I was clueless, remarkably so. Even though I had subscribed to Jill's blog I had no idea that she had been in the Ark, a rehab that was a "blend of tough-love boot camp and comforting nurture." Ignorance is bliss and I felt blessed as I followed her journey. The start of this combination memoir and I-want-to-help-you-fix-it book, began in a slow, tentative manner. It was as if Jill didn't quite know how, or perhaps was a bit anxious, to admit to the reader that she wasn't as infallible as she appeared to be. In fact, perhaps the most painful (yet helpful) thing her beloved father could have done was tell her she was little more that a drunk.
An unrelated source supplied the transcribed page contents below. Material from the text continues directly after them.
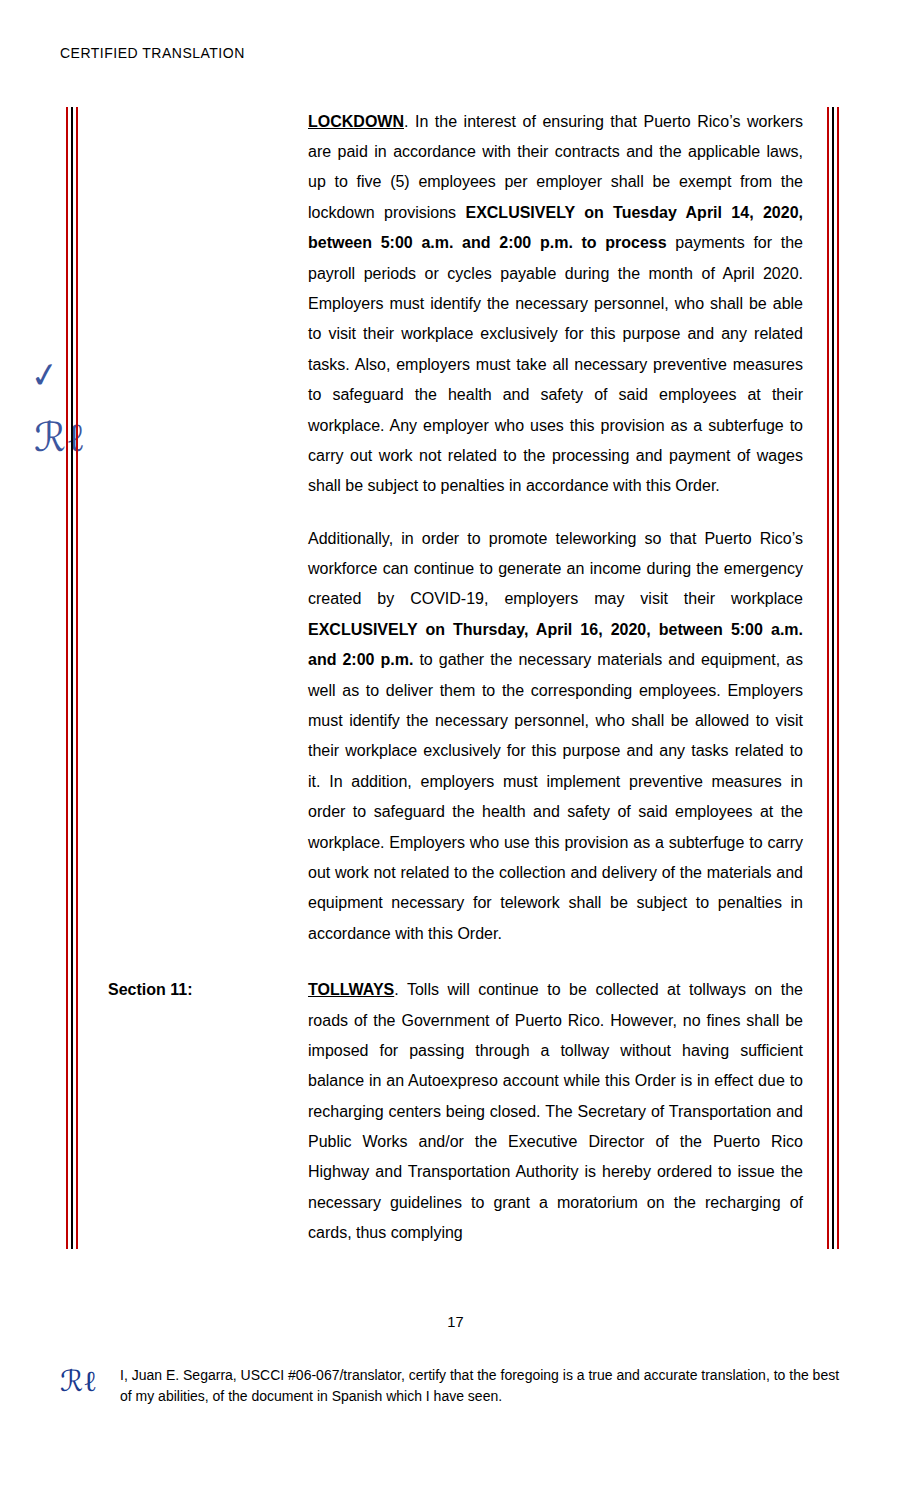CERTIFIED TRANSLATION
✓ ℛℓ
LOCKDOWN. In the interest of ensuring that Puerto Rico’s workers are paid in accordance with their contracts and the applicable laws, up to five (5) employees per employer shall be exempt from the lockdown provisions EXCLUSIVELY on Tuesday April 14, 2020, between 5:00 a.m. and 2:00 p.m. to process payments for the payroll periods or cycles payable during the month of April 2020. Employers must identify the necessary personnel, who shall be able to visit their workplace exclusively for this purpose and any related tasks. Also, employers must take all necessary preventive measures to safeguard the health and safety of said employees at their workplace. Any employer who uses this provision as a subterfuge to carry out work not related to the processing and payment of wages shall be subject to penalties in accordance with this Order.
Additionally, in order to promote teleworking so that Puerto Rico’s workforce can continue to generate an income during the emergency created by COVID-19, employers may visit their workplace EXCLUSIVELY on Thursday, April 16, 2020, between 5:00 a.m. and 2:00 p.m. to gather the necessary materials and equipment, as well as to deliver them to the corresponding employees. Employers must identify the necessary personnel, who shall be allowed to visit their workplace exclusively for this purpose and any tasks related to it. In addition, employers must implement preventive measures in order to safeguard the health and safety of said employees at the workplace. Employers who use this provision as a subterfuge to carry out work not related to the collection and delivery of the materials and equipment necessary for telework shall be subject to penalties in accordance with this Order.
Section 11:
TOLLWAYS. Tolls will continue to be collected at tollways on the roads of the Government of Puerto Rico. However, no fines shall be imposed for passing through a tollway without having sufficient balance in an Autoexpreso account while this Order is in effect due to recharging centers being closed. The Secretary of Transportation and Public Works and/or the Executive Director of the Puerto Rico Highway and Transportation Authority is hereby ordered to issue the necessary guidelines to grant a moratorium on the recharging of cards, thus complying
17
ℛℓ
I, Juan E. Segarra, USCCI #06-067/translator, certify that the foregoing is a true and accurate translation, to the best of my abilities, of the document in Spanish which I have seen.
It's easy to talk about the beginnings of love, the arrival of children. Joyous occasions are part of the fairy tale existence Jill wanted to have. Don't we all? In the latter part of the book I heard her remark there was no such thing as a fairy tale life, but I could have told her that. The exuberance of youthful experiences made me smile. Jill's conversational style of writing could have been expressed to me in a phone call or two, but it's her story and I won't repeat it. The angst of Kell's life-threatening illness found me biting my fingernails, but then the recipe for "homemade bath bombs for stressed moms" appeared.
No great American novel here, but a great American tale, one that we've all heard before. Drunk. The madness had begun and the downward spiral was shocking. It was here, when Jill began to describe her descent into madness that she hit her stride. "There, it's out and they all know," it seemed to shout. The journey in that overstuffed green chair was a start to the recovery of one woman and her family. Jillie was "determined to sit down in that green chair each night and write something good at the end of the day." The book slowly began to come alive, as did Jillie, as the hints flowed and a life began anew. I always wanted to know how to unshrink my clothes and now I do.
Quill says: A marvelous book and for me, a blessing in disguise.